Why the market for the global poor isn’t as big as you might think.
- By Daniel AltmanDaniel Altman is senior editor, economics at Foreign Policy and is an adjunct professor at New York University's Stern School of Business. Follow him on Twitter: @altmandaniel.
Is there really a fortune at the bottom of the pyramid? C. K. Prahalad’s famous text suggested lots of money could be made by serving the world’s poor, and a new book by Paul Polak and Mal Warwick makes similar claims. But this opportunity isn’t for everyone.
Polak is a legend in social entrepreneurship circles, a former psychiatrist who started designing products for poor communities and has since sold millions of units. I’ve used his writings and speeches in my course at New York University on the role of the private sector in poverty alleviation. His latest book, The Business Solution to Poverty, says that the 2.8 billion people who live on $2 a day or less constitute a multi-trillion-dollar market. But it’s not that simple.
According to the World Bank’s database, there were indeed a maximum of roughly 2.8 billion people living on under $2 a day between 2000 and 2010. Multiply those numbers by 365 days, and they could indeed have spent about $2 trillion a year. It could have been more — some countries did not report any poverty figures — but it also could have been less, as the minimum numbers from the same period cover about 2.2 billion people.

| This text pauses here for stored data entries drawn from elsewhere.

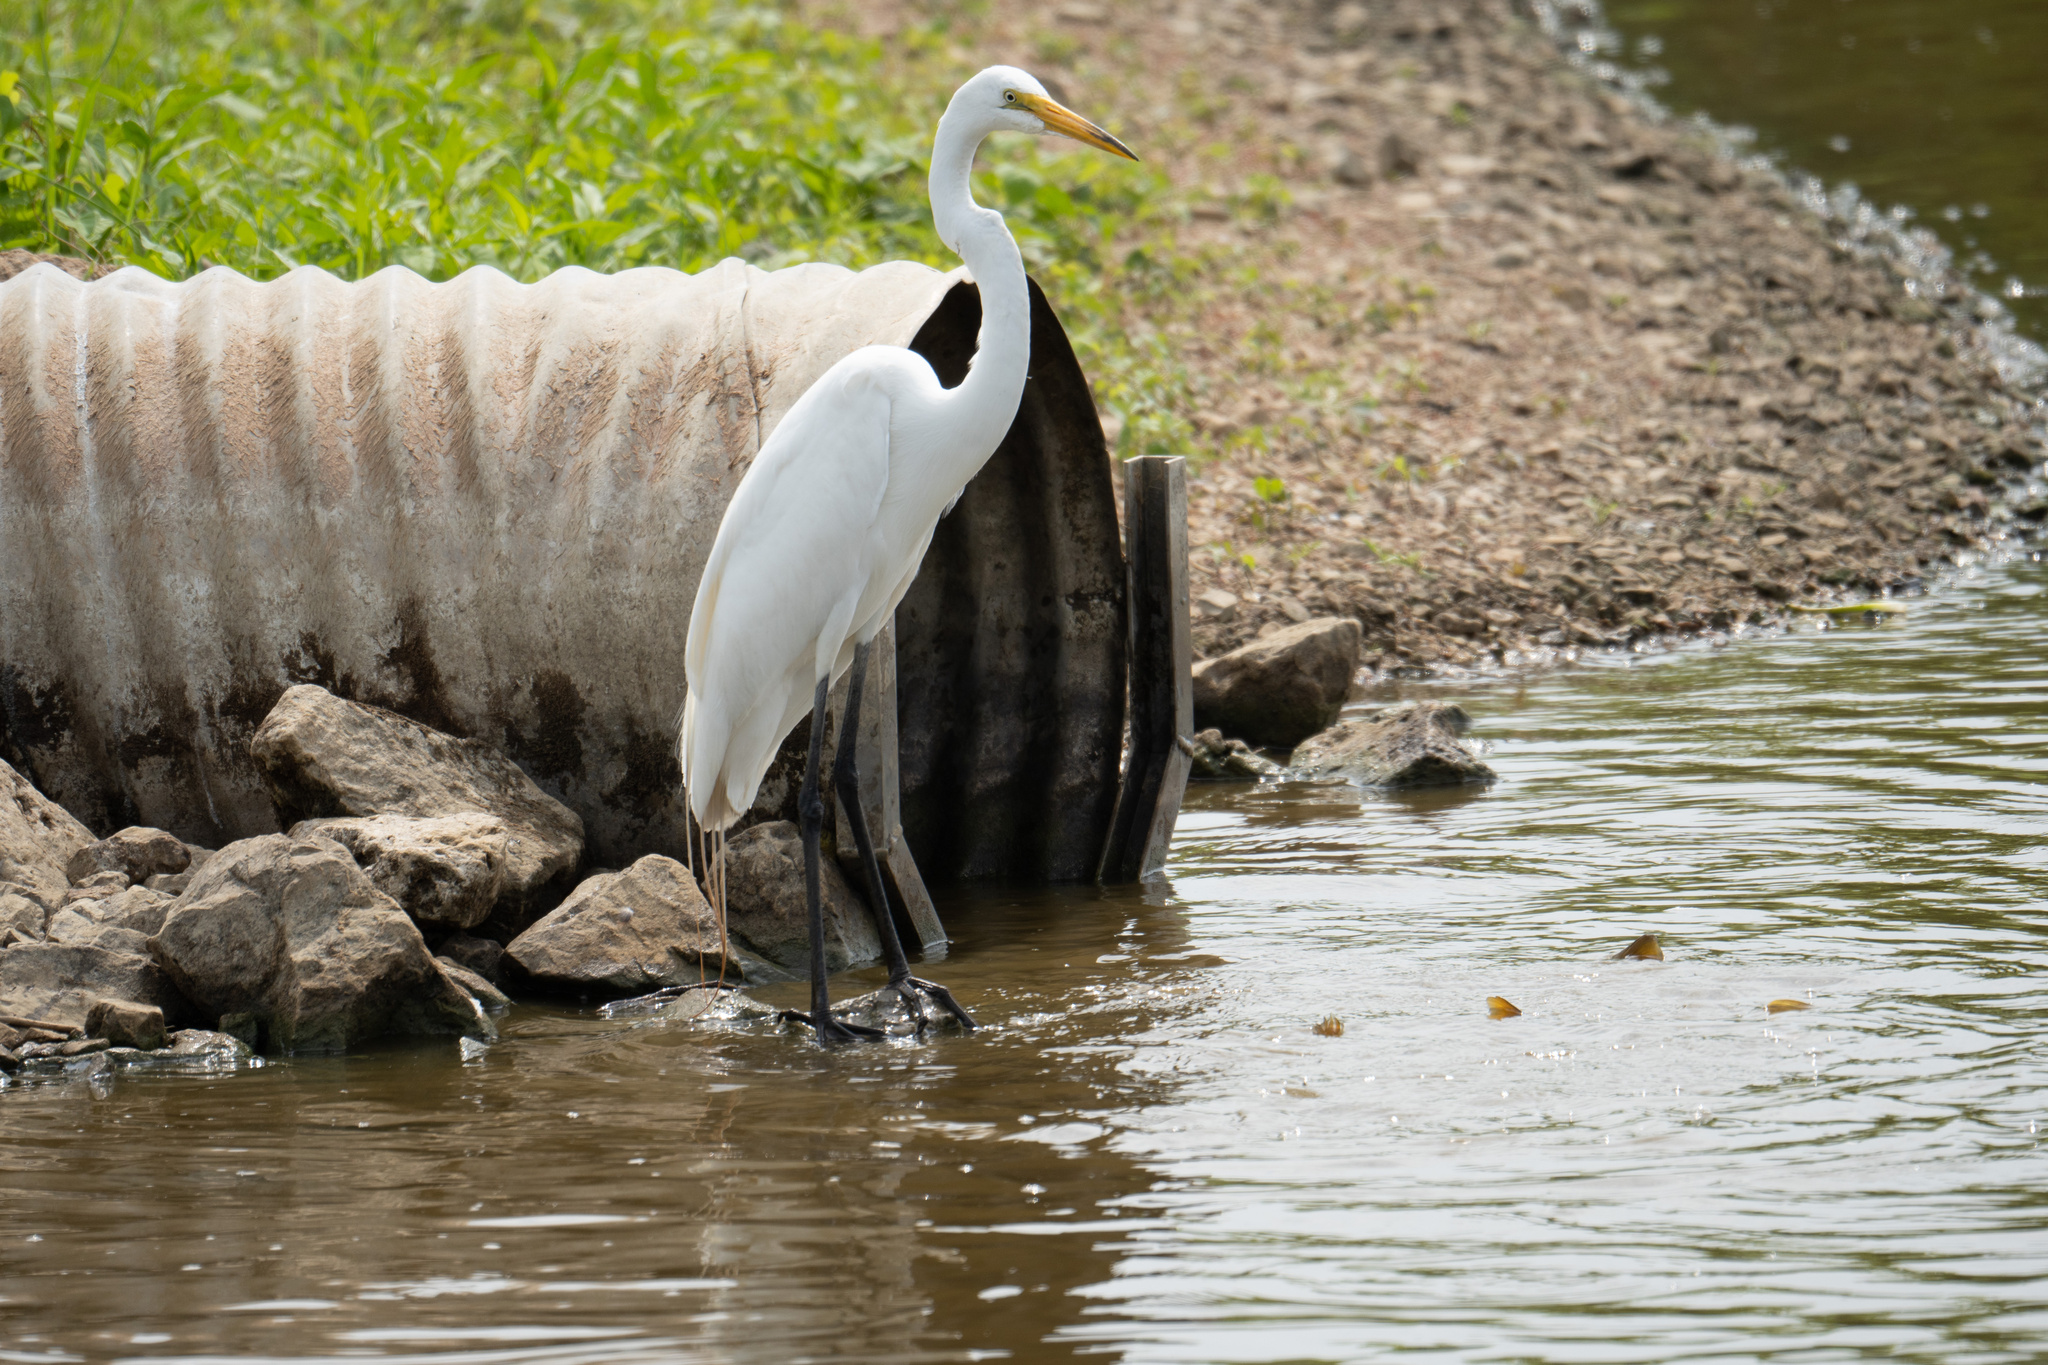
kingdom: Animalia
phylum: Chordata
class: Aves
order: Pelecaniformes
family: Ardeidae
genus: Ardea
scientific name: Ardea alba
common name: Great egret
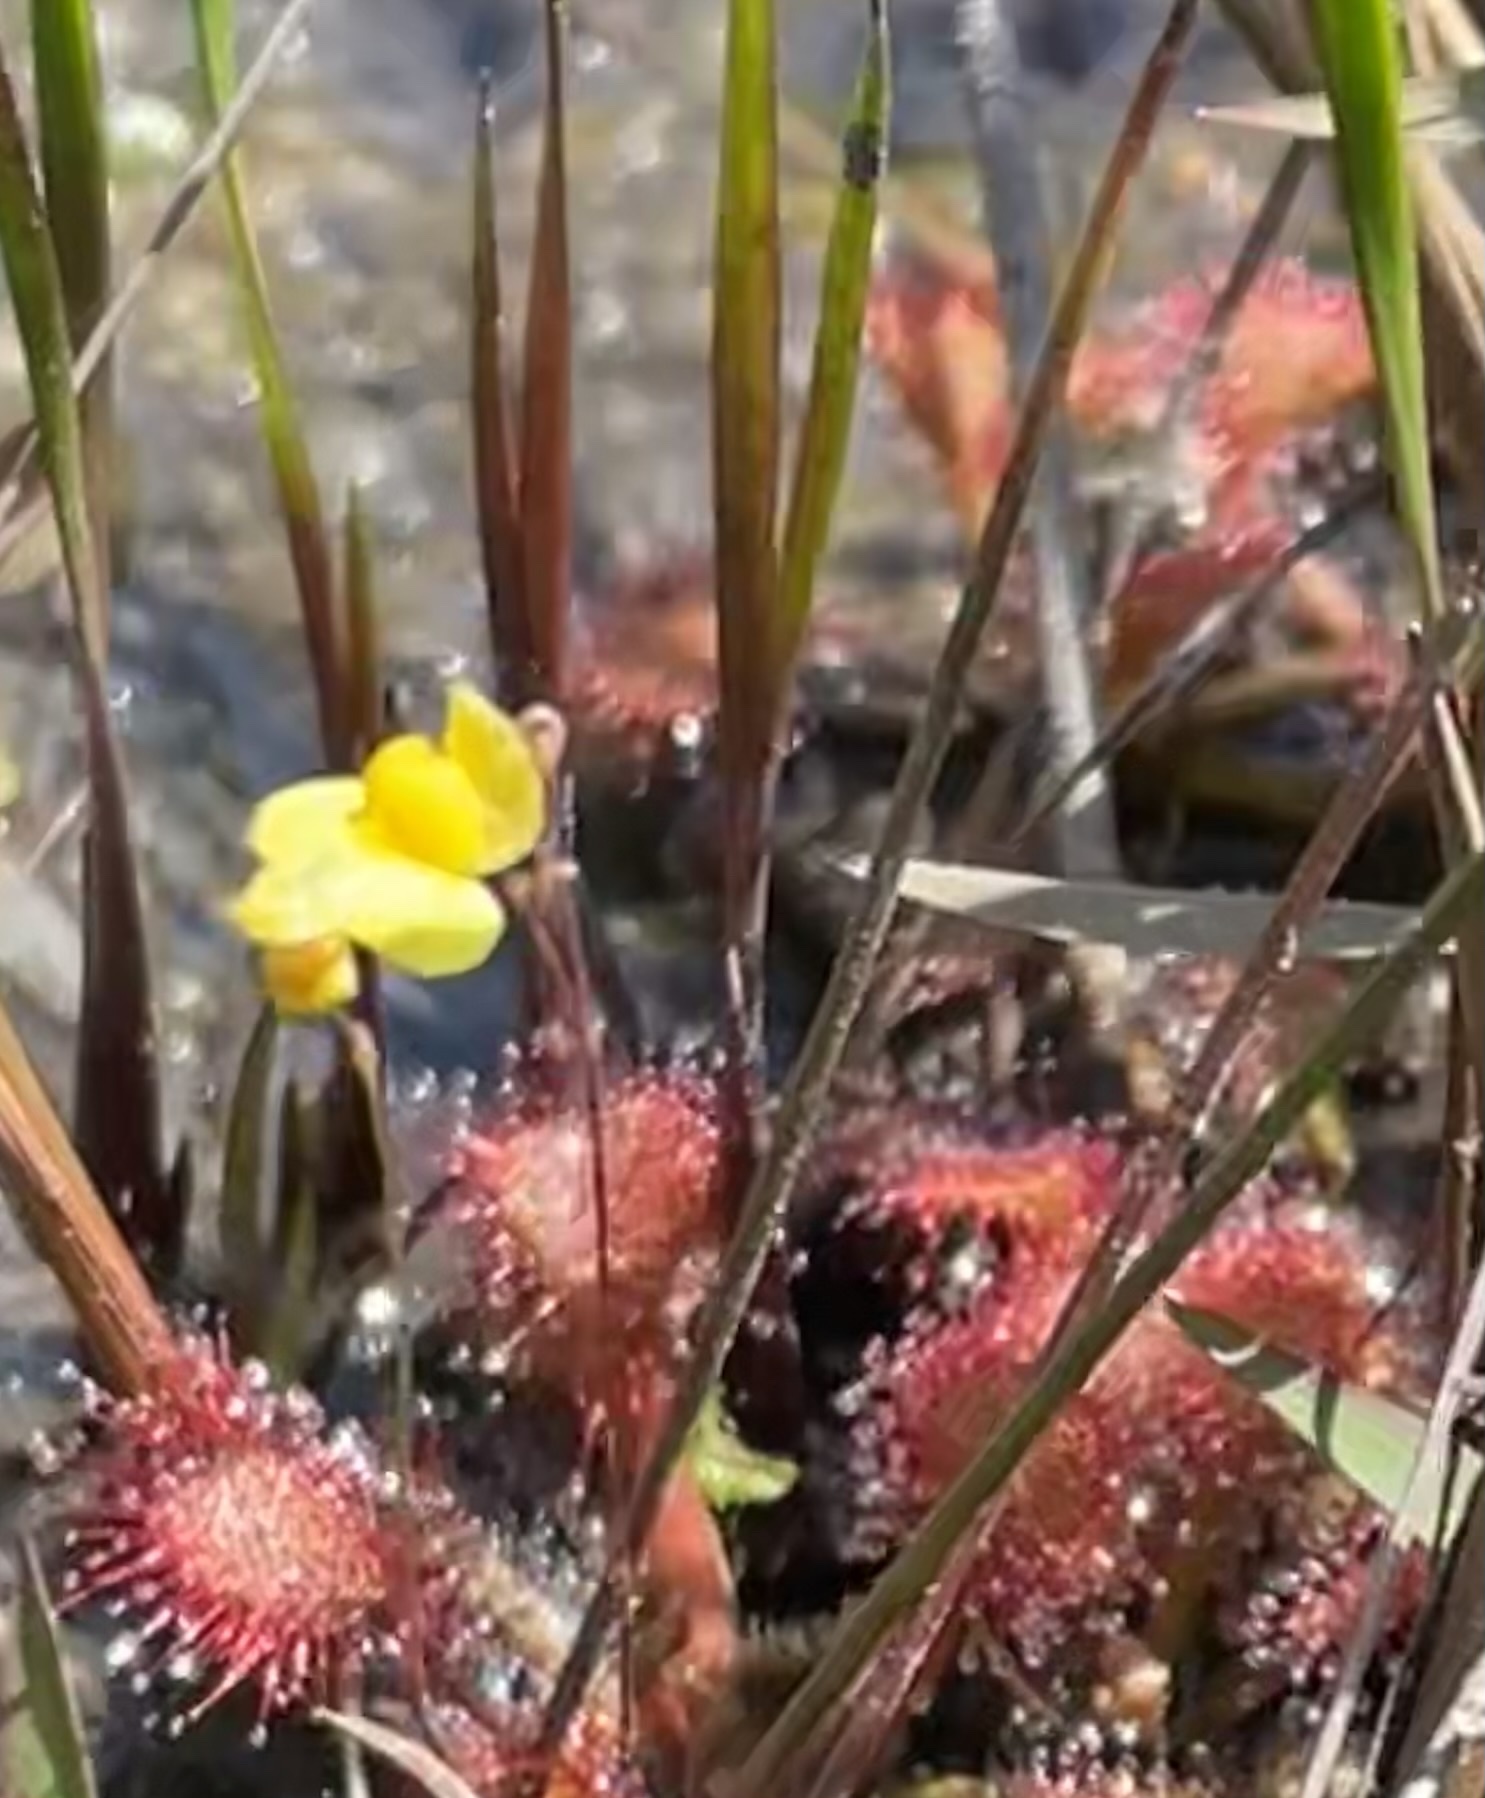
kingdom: Plantae
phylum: Tracheophyta
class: Magnoliopsida
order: Lamiales
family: Lentibulariaceae
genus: Utricularia
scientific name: Utricularia subulata
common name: Tiny bladderwort
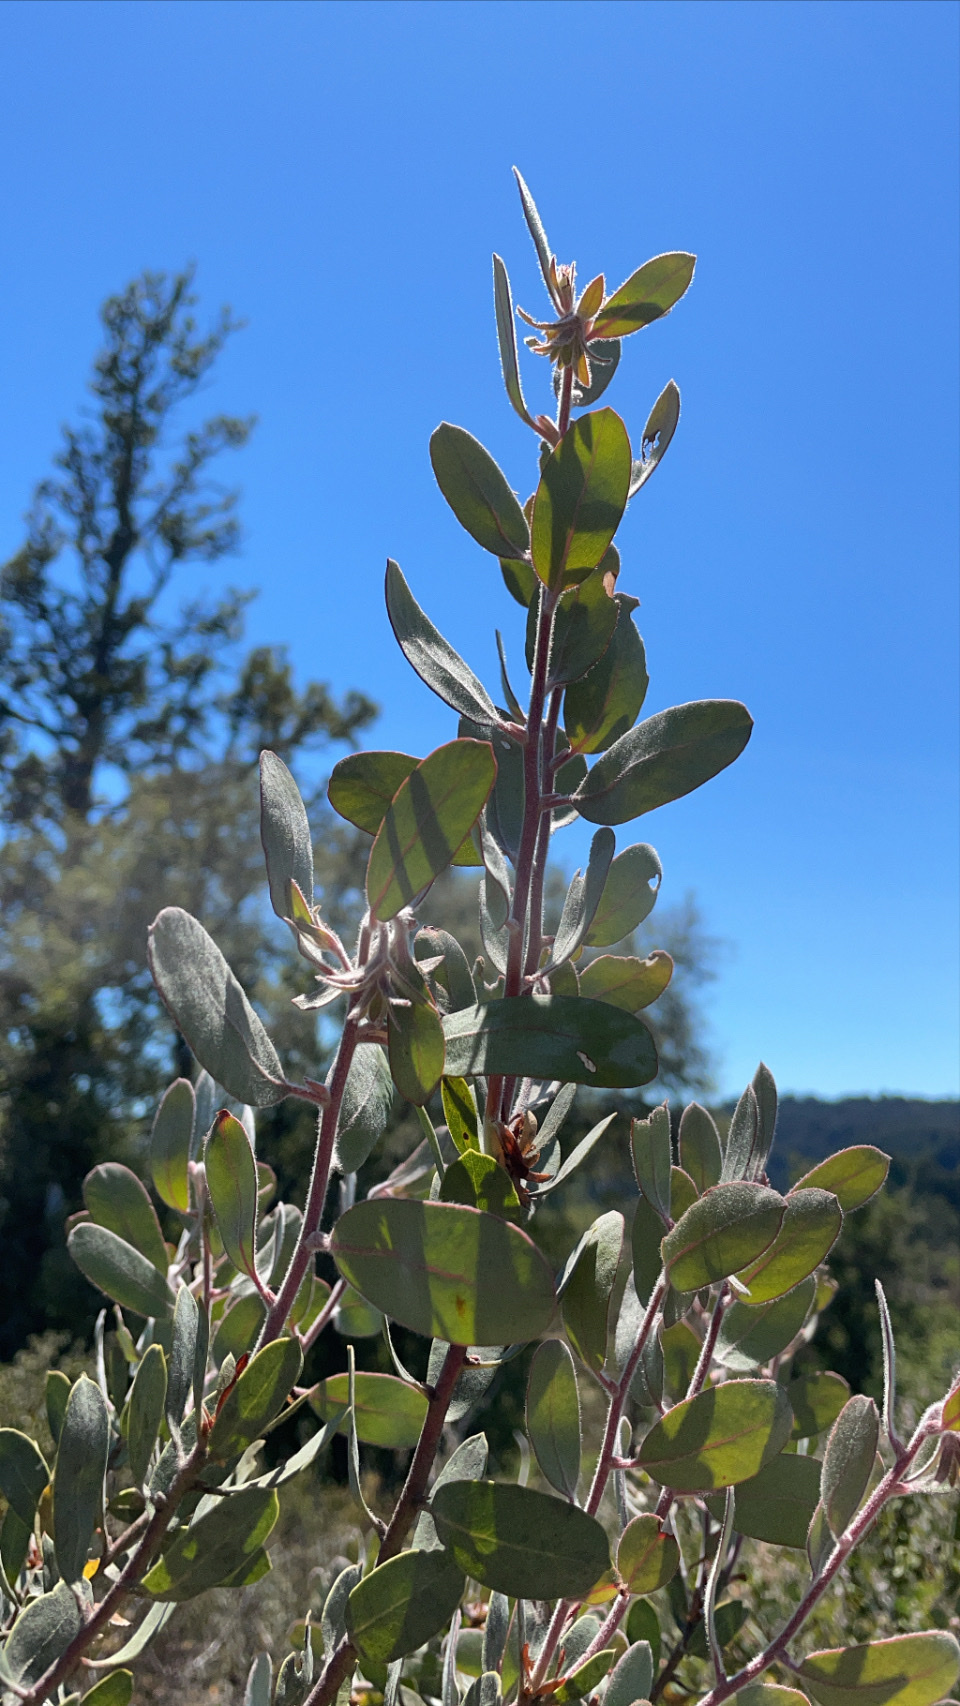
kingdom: Plantae
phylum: Tracheophyta
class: Magnoliopsida
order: Ericales
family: Ericaceae
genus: Arctostaphylos
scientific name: Arctostaphylos silvicola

However big the group was, the $2 figure was the maximum daily income to be a member. Many of these billions had lower incomes, but using $2 now allows for some income growth in the intervening years. The problem is that this $2 in purchasing power in a poor country is not the same as $2 in sales for a foreign company. In truth, the $2 figure is a measure of local purchasing power compared to prices in the United States in 2005; a person "living on $2 a day" is actually living on the amount of local currency needed to buy the same goods and services that $2 would have bought in the United States in 2005. Converted to greenbacks, that local cash might be worth far less than $2, since prices tend to be lower in poor countries.
This difference may not matter to local businesses, but it does to foreign firms. And Polak and Warwick’s book, which is priced by the publisher at $27.95, is clearly aimed at wealthy countries, or at least wealthy English speakers. To this audience, the cash equivalent of $2 in local purchasing power in a poor country would almost certainly yield well below $2 in repatriated revenue. Adjusting for both the currency difference and the potential overstatement of the poor population cuts the size of the market in half. For an American company, the actual opportunity might be to get a piece of a market worth a little over $1 trillion.
That’s still not too shabby. If all the poor lived in one country, it would have an economy roughly the size of Spain’s. Moreover, unlike the Spanish, this country’s population would be spending almost all of its annual earnings. That’s not great for families, but it does make the market bigger for companies.
At such low incomes, most families are saving very little. Very few at all have savings accounts, since access to banking is scant at best. Payment of taxes is also minimal, except indirectly. Many poor people work and shop outside the formal economy; in the poorest countries, half the economy may operate in the shadows. Where tax systems are more developed, the low incomes of the poor may still be exempt.
In this respect, the global poor’s buying power is real. Yet outsiders might have a hard time entering some parts of their market. For example, it might be difficult to convince a poor family to buy housing or pay for religious ceremonies and festivals — often two major items in the annual budget — from new sellers. And for other products, from local delicacies to haircuts, families might prefer established local purveyors.
Even if the bulk of poor households’ buying power were still available to new entrants, there would be other possible limits to their consumption. Just how many different goods and services would the households really buy? In rural areas, a local shop might stock 100 different items. In cities, that number might rise. Still, there’s a tradeoff: the more variety a family has in its spending patterns, the less often it will buy any one item.
For a given product — say, toothpaste — the revenue available from poor households worldwide might be on the order of $10 billion, or one hundredth of the total market. In a given country, though, the amount could be much smaller.
Polak’s market spreads across many countries but is concentrated in just a few. More than half of the 2.8 billion people cited by Polak and Warwick lived in India and China. Indonesia had about 5 percent, and only nine other countries had more than 1 percent of the total. In any of the other 100-plus countries where close to one-fifth of the poor lived, the market might offer less than $100 million in revenue for a given industry. In about half of them, it would be less than $10 million.
At this point, the numbers begin to look perilously small. Products sold to poor people usually have low prices, so the margins are low, too. As Polak himself is fond of saying, "If you can’t sell at least a million of them, don’t bother." But how many companies could sell a million units in a market worth only $10 million, especially if it were costly to enter?
This is the fundamental issue in serving the base of the pyramid. There are low-hanging fruit in some countries and industries, but there are also hundreds of millions of people living in areas where the potential economies of scale are much smaller. The world can make a lot of progress against poverty by picking the low-hanging fruit, but it will need other strategies to reach the higher branches of the tree.